Every discipline has its crackpots: Stories of mathematics

Raymond Chen

I’m sure every discipline has its share of crackpots. I suspect the physicists get it the worst, starting with the old standbys of perpetual motion machines and faster-than-light travel, then tossing in quantum mechanics and nuclear physics, and stirring with large quantities of long rambling text that makes no sense. But my experience is with mathematics.

When I was in college, the mathematics department would post “interesting letters” onto the bulletin board. The ones I remember:

  • A claimed proof of Fermat’s Last Theorem by means of music theory. It started with 3² + 4² = 5², then somehow converted this into musical notation, transposed it into another key, and then concluded that the proof was complete. There were many “proofs” of Fermat’s Last Theorem on the bulletin board.
  • A letter from an inmate at a correctional facility who had developed a system for winning the lottery and merely needed a printout of all possible ways of choosing 6 numbers from a pool of 46.

A number theorist working on factorization explained to me that he would frequently receive “manuscripts” from people who claim to have found a high-speed algorithm for factoring large numbers. At first, he would take the time to study these manuscripts, and each time he would determine that the algorithm boiled down to trial division, often cleverly-disguised trial division, but trial division nevertheless. (Though when this was pointed out, the authors often rejected his analysis.) Eventually, he realized that he could separate the wheat from the chaff very easily by simply replying with the following message:

Thank you for your fascinating manuscript on the factorization of large numbers. There are some numbers that have been giving me difficulty of late. I would be most appreciative if you could use your technique to factor this one for me.

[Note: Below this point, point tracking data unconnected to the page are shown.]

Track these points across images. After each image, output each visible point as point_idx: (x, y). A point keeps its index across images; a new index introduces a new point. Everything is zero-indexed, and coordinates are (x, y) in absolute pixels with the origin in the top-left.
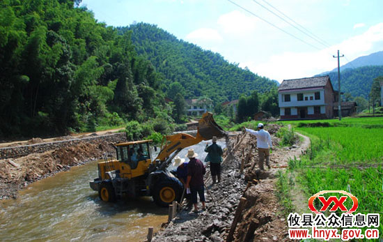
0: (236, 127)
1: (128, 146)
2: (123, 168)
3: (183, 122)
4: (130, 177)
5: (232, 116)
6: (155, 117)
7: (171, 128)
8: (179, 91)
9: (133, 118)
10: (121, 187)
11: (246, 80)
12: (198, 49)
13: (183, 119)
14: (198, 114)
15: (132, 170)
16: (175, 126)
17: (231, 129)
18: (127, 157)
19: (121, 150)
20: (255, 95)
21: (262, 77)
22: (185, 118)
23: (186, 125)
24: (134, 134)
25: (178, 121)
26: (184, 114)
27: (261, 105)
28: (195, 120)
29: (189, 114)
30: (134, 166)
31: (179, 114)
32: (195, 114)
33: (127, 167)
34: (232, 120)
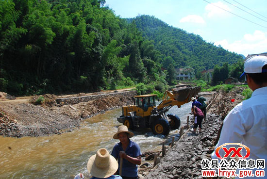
0: (212, 88)
1: (142, 98)
2: (139, 110)
3: (173, 84)
4: (143, 116)
5: (209, 81)
6: (155, 80)
7: (166, 88)
8: (171, 63)
9: (140, 81)
10: (137, 122)
11: (219, 54)
12: (184, 32)
13: (173, 82)
14: (184, 79)
15: (144, 112)
16: (168, 87)
17: (208, 90)
18: (141, 104)
19: (138, 99)
20: (226, 65)
21: (232, 52)
22: (175, 82)
23: (175, 86)
24: (142, 91)
25: (170, 84)
26: (174, 79)
27: (230, 73)
28: (182, 83)
29: (178, 79)
30: (145, 110)
31: (170, 79)
32: (181, 79)
33: (141, 110)
34: (208, 84)
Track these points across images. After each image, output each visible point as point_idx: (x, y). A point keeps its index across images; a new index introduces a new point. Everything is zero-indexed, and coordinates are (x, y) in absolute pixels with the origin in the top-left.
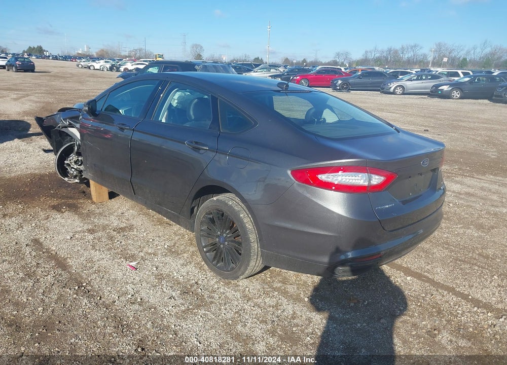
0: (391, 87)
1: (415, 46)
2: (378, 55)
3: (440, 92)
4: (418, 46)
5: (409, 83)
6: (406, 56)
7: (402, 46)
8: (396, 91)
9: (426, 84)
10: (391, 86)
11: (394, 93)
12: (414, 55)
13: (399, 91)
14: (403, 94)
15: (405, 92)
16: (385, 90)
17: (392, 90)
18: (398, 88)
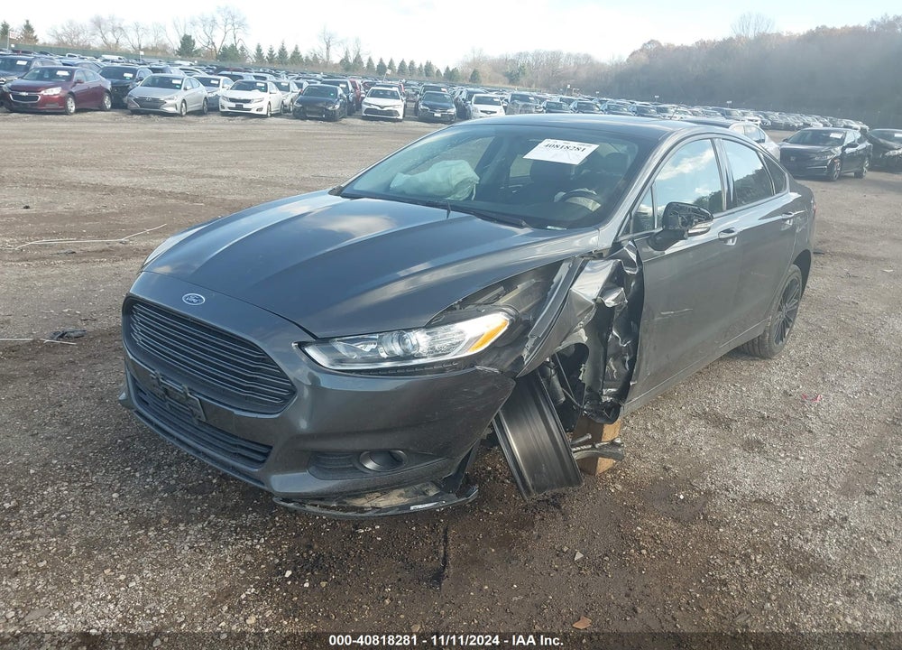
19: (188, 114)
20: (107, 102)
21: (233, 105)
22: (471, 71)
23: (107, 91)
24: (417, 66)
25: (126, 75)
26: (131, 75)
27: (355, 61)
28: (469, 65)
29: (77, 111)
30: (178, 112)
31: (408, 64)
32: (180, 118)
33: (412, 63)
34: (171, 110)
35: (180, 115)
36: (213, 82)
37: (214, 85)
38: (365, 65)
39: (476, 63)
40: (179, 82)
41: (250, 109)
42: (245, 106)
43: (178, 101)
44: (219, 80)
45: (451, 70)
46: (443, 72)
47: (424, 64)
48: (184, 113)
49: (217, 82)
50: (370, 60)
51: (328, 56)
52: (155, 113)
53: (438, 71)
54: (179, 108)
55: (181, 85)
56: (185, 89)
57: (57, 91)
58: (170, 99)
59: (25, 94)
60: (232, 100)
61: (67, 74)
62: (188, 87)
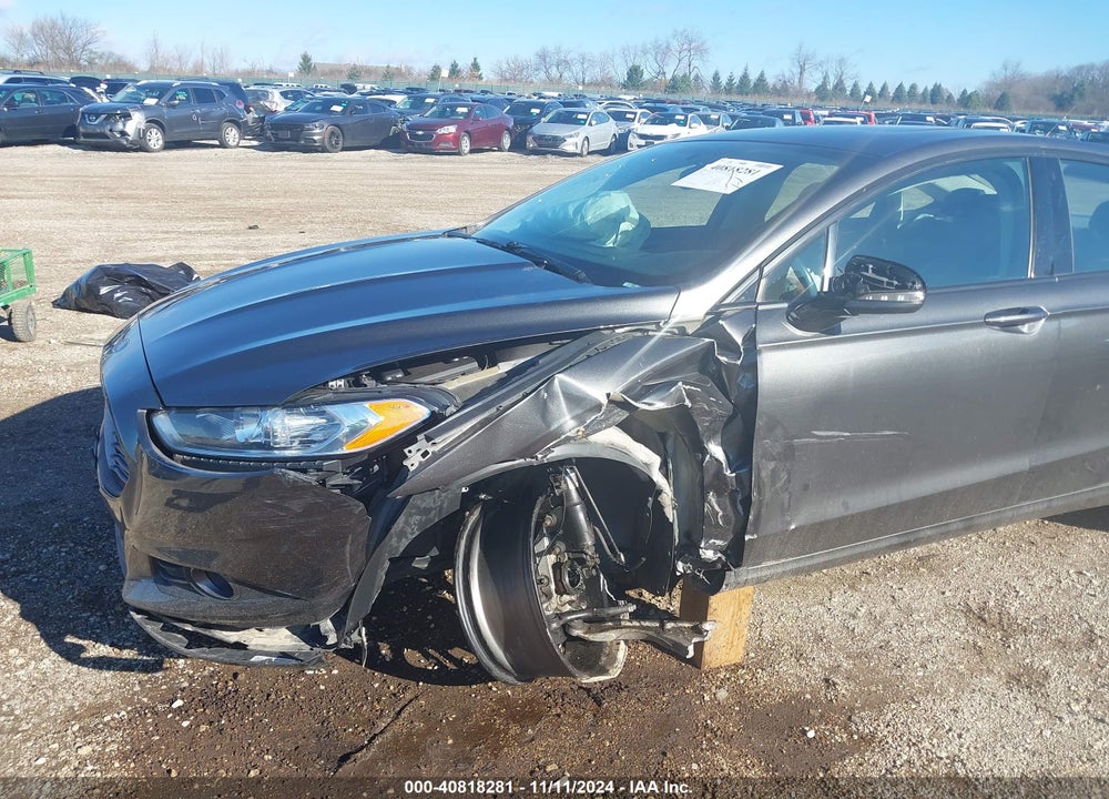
19: (589, 153)
20: (507, 141)
22: (1000, 93)
23: (508, 129)
24: (920, 90)
25: (533, 111)
26: (538, 111)
27: (835, 87)
28: (997, 86)
29: (472, 151)
30: (578, 151)
31: (907, 88)
32: (579, 158)
33: (913, 87)
34: (571, 149)
35: (580, 155)
36: (628, 116)
37: (629, 119)
38: (848, 93)
39: (1009, 83)
40: (584, 117)
43: (579, 141)
44: (635, 114)
45: (969, 93)
46: (956, 97)
47: (930, 88)
48: (585, 153)
49: (632, 116)
50: (855, 85)
51: (800, 82)
52: (554, 153)
53: (950, 97)
54: (579, 148)
55: (585, 120)
56: (590, 124)
57: (452, 129)
58: (571, 136)
59: (420, 133)
60: (642, 137)
61: (465, 110)
62: (594, 122)
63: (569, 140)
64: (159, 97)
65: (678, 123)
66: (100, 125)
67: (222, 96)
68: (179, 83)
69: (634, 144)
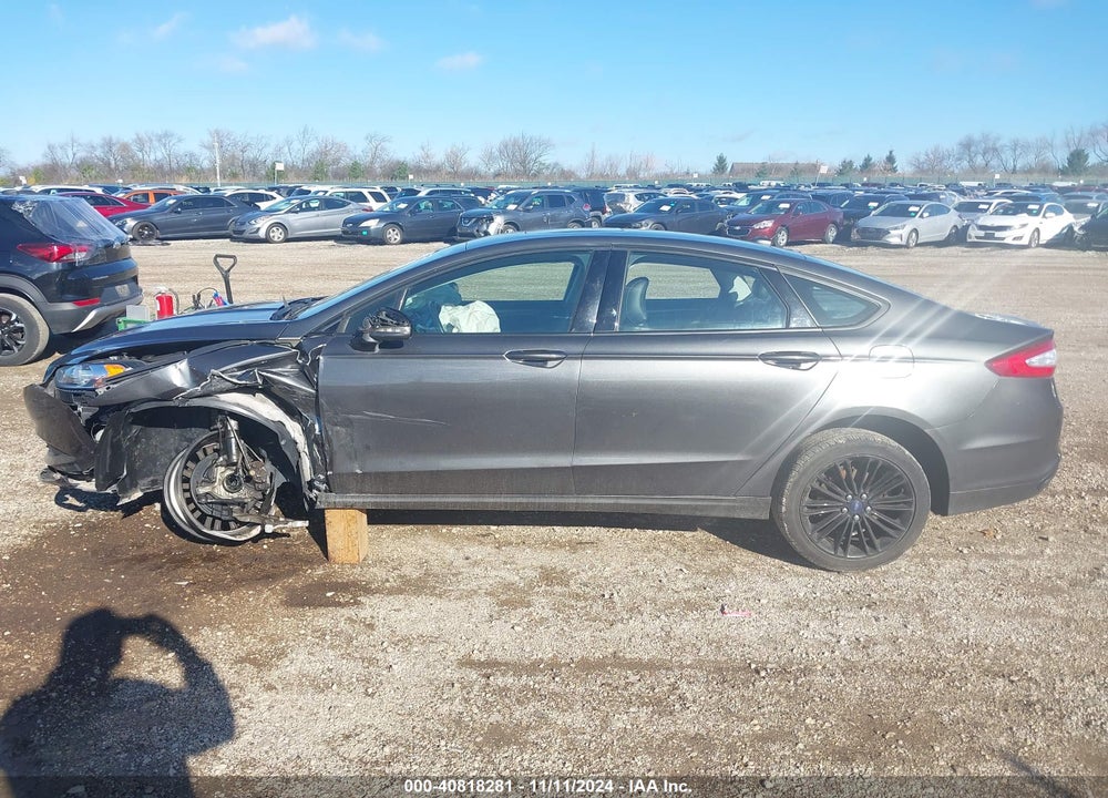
0: (259, 229)
1: (166, 135)
2: (81, 154)
3: (365, 233)
4: (172, 135)
5: (291, 217)
6: (152, 157)
7: (138, 135)
8: (272, 235)
9: (324, 218)
10: (257, 226)
11: (267, 240)
12: (169, 155)
13: (277, 234)
14: (287, 240)
15: (290, 236)
16: (246, 235)
17: (262, 234)
18: (274, 229)
19: (919, 245)
20: (832, 233)
21: (982, 233)
23: (835, 223)
25: (871, 205)
29: (788, 244)
30: (904, 243)
32: (903, 250)
34: (894, 240)
35: (907, 246)
36: (981, 207)
40: (916, 209)
41: (1003, 239)
42: (997, 234)
43: (905, 232)
48: (912, 244)
52: (876, 245)
54: (905, 240)
55: (916, 213)
56: (921, 216)
57: (769, 224)
58: (896, 229)
59: (738, 228)
60: (981, 228)
61: (787, 206)
62: (926, 215)
63: (892, 232)
64: (519, 204)
65: (1030, 212)
66: (471, 226)
67: (571, 200)
68: (536, 191)
69: (973, 235)
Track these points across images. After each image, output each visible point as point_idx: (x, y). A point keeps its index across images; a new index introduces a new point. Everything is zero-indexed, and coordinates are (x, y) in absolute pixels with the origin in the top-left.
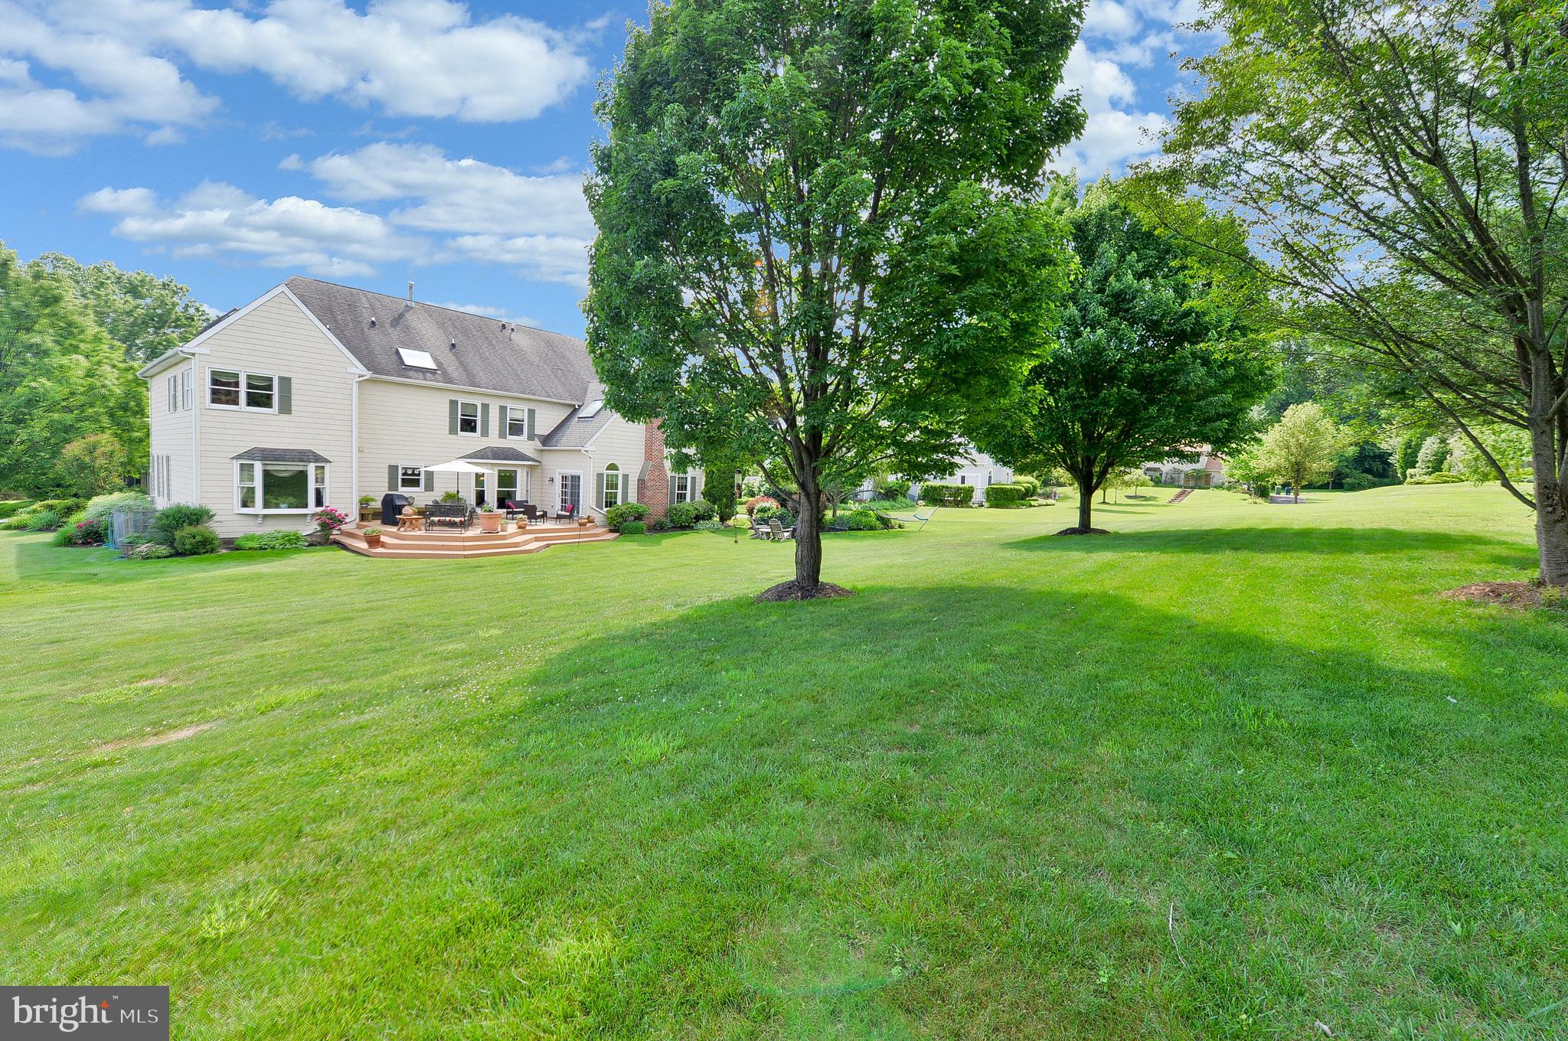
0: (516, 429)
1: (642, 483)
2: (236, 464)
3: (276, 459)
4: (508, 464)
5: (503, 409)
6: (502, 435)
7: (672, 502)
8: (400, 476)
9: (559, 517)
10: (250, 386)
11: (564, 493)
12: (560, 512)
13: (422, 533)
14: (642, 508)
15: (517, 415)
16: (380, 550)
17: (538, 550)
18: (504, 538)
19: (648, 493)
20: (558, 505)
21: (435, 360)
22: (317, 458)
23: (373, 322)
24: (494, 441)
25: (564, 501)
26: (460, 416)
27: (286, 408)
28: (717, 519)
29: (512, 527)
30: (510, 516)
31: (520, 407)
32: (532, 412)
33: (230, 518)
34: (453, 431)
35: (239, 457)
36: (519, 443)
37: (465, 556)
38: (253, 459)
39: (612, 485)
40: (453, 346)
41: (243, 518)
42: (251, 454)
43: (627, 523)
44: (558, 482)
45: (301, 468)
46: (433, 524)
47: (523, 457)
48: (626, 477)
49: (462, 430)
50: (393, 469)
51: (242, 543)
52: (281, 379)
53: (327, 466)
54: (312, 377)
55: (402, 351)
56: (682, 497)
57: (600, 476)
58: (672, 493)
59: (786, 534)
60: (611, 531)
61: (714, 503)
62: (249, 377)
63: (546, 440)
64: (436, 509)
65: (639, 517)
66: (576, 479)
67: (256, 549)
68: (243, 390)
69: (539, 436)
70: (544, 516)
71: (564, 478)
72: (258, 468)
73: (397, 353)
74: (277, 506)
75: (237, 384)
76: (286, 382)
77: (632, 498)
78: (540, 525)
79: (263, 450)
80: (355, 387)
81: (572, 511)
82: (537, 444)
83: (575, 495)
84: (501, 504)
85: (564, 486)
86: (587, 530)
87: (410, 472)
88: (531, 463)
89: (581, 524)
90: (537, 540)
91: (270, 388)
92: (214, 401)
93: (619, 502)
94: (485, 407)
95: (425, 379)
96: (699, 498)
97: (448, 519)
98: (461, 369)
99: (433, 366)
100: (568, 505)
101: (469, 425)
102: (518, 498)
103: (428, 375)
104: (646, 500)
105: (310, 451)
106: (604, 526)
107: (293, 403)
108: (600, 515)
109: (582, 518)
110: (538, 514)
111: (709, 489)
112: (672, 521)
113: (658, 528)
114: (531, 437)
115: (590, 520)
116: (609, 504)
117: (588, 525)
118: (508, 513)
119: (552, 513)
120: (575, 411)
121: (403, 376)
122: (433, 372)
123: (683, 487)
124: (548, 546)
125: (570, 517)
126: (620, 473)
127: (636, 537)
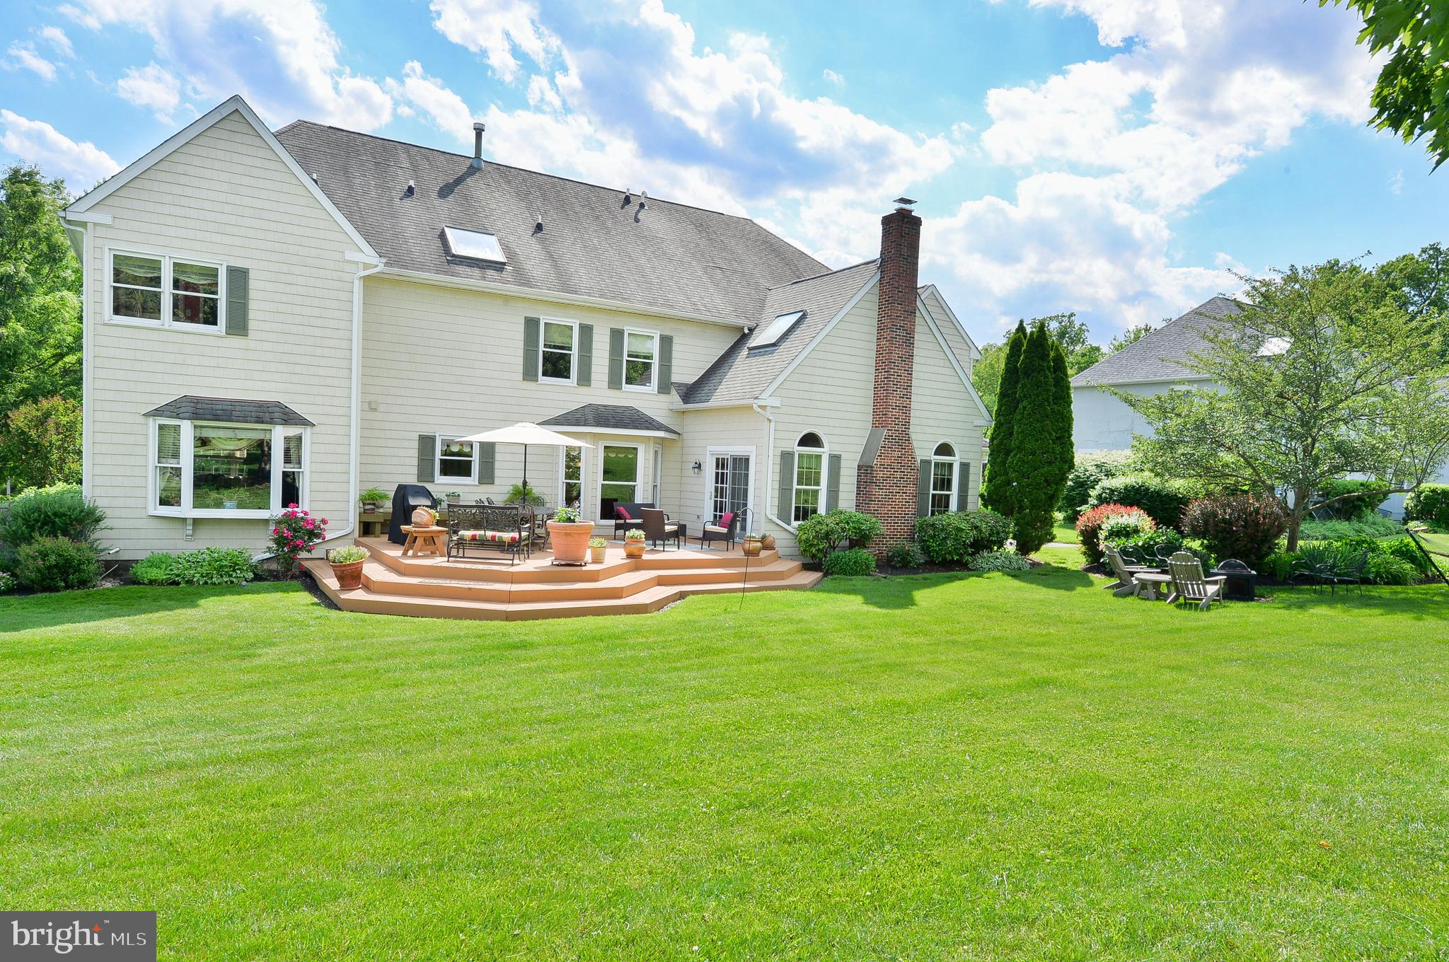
0: (638, 371)
1: (865, 471)
2: (153, 425)
3: (216, 418)
4: (621, 436)
5: (617, 335)
6: (614, 383)
7: (921, 512)
8: (438, 456)
9: (708, 537)
10: (176, 283)
11: (719, 492)
12: (710, 528)
13: (440, 561)
14: (868, 521)
15: (641, 348)
16: (358, 595)
17: (660, 605)
18: (594, 577)
19: (878, 493)
20: (708, 513)
21: (506, 248)
22: (290, 418)
23: (410, 190)
24: (600, 393)
25: (719, 507)
26: (542, 348)
27: (239, 326)
28: (1010, 546)
29: (615, 555)
30: (620, 532)
31: (646, 332)
32: (666, 342)
33: (139, 524)
34: (529, 375)
35: (157, 412)
36: (643, 398)
37: (509, 616)
38: (178, 416)
39: (810, 477)
40: (539, 227)
41: (164, 524)
42: (175, 409)
43: (837, 553)
44: (710, 470)
45: (260, 436)
46: (461, 543)
47: (649, 424)
48: (835, 460)
49: (545, 374)
50: (426, 443)
51: (139, 571)
52: (232, 271)
53: (307, 434)
54: (285, 268)
55: (449, 233)
56: (941, 503)
57: (786, 457)
58: (923, 493)
59: (1211, 589)
60: (807, 567)
61: (1007, 513)
62: (177, 267)
63: (690, 393)
64: (485, 516)
65: (861, 540)
66: (742, 463)
67: (161, 583)
68: (167, 292)
69: (679, 385)
70: (680, 534)
71: (720, 463)
72: (187, 431)
73: (442, 236)
74: (219, 505)
75: (156, 281)
76: (239, 277)
77: (847, 501)
78: (673, 552)
79: (196, 401)
80: (358, 287)
81: (731, 526)
82: (675, 398)
83: (741, 494)
84: (608, 509)
85: (720, 478)
86: (761, 564)
87: (455, 449)
88: (661, 434)
89: (748, 553)
90: (661, 581)
91: (212, 287)
92: (117, 311)
93: (822, 510)
94: (586, 331)
95: (484, 278)
96: (974, 504)
97: (489, 534)
98: (547, 265)
99: (500, 257)
100: (727, 513)
101: (557, 366)
102: (639, 499)
103: (490, 273)
104: (873, 506)
105: (278, 404)
106: (791, 557)
107: (252, 315)
108: (785, 533)
109: (751, 539)
110: (668, 528)
111: (997, 488)
112: (926, 550)
113: (896, 564)
114: (665, 387)
115: (766, 544)
116: (802, 514)
117: (763, 554)
118: (618, 527)
119: (694, 529)
120: (743, 338)
121: (446, 273)
122: (498, 266)
123: (945, 483)
124: (682, 596)
125: (728, 537)
126: (825, 452)
127: (858, 581)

Upon which he would include a number whose factorization would take years on generally-available computational hardware at the current state of understanding. He never heard back from these people.

Another of my professors told a story of one “correspondent” who was convinced that the speed of light could be overcome. (Yes, that’s actually a physics question, not a mathematics question, but it was sent to the math department anyway.) The professor started by trying to explain the principles of special relativity to his new pen-pal but quickly realized that wasn’t going to lead anywhere. The correspondence was quite pleasant; the other person was a retired gentleman who gardened and enjoyed going for walks when he wasn’t working on pushing the envelope of modern physics. At one point, the correspondent wrote back a multi-page letter consisting of crayon drawings that proved that the speed of light could be exceeded. It went something like this:

The first page consisted of a drawing of the earth with a little rocket ship in orbit around it.

Consider a rocket ship that circles the earth once a day. This rocket is travelling at 463.831019 meters per second.

Say what you will, but these people never suffer from the problem of too few significant digits.

Now imagine that each day, the time it takes to circle the earth SHRINKS IN HALF.

So that on the SECOND DAY it takes only twelve hours to circle the earth at a speed of 927.662037 METERS PER SECOND.

The rocket ship on the second day has a few extra zoom-lines on it.

By the THIRD DAY it takes only SIX HOURS to circle the earth at a speed of 1855.32407 METERS PER SECOND.

The rocket ship on the third day is going a little faster.

Each page consisted of a daily status report on our little rocket ship, illustrated in glorious crayon, each drawing more elaborate than the last. As the rocket ship goes faster and faster, the report on its speed gets bigger and bigger. I’ll skip ahead a bit.

  the rocket ship circles the earth in 164.794922 MILLISECONDS
at a speed of 243,181,037 METERS PER SECOND

Finally, the hammer falls:

the rocket ship circles the earth
  in only 82.3974609 MILLISECONDS
at a speed of 486,362,075 METERS PER SECOND.

The professor realized the jig was up. He wrote back, “Yes, it looks like you’ve done it.”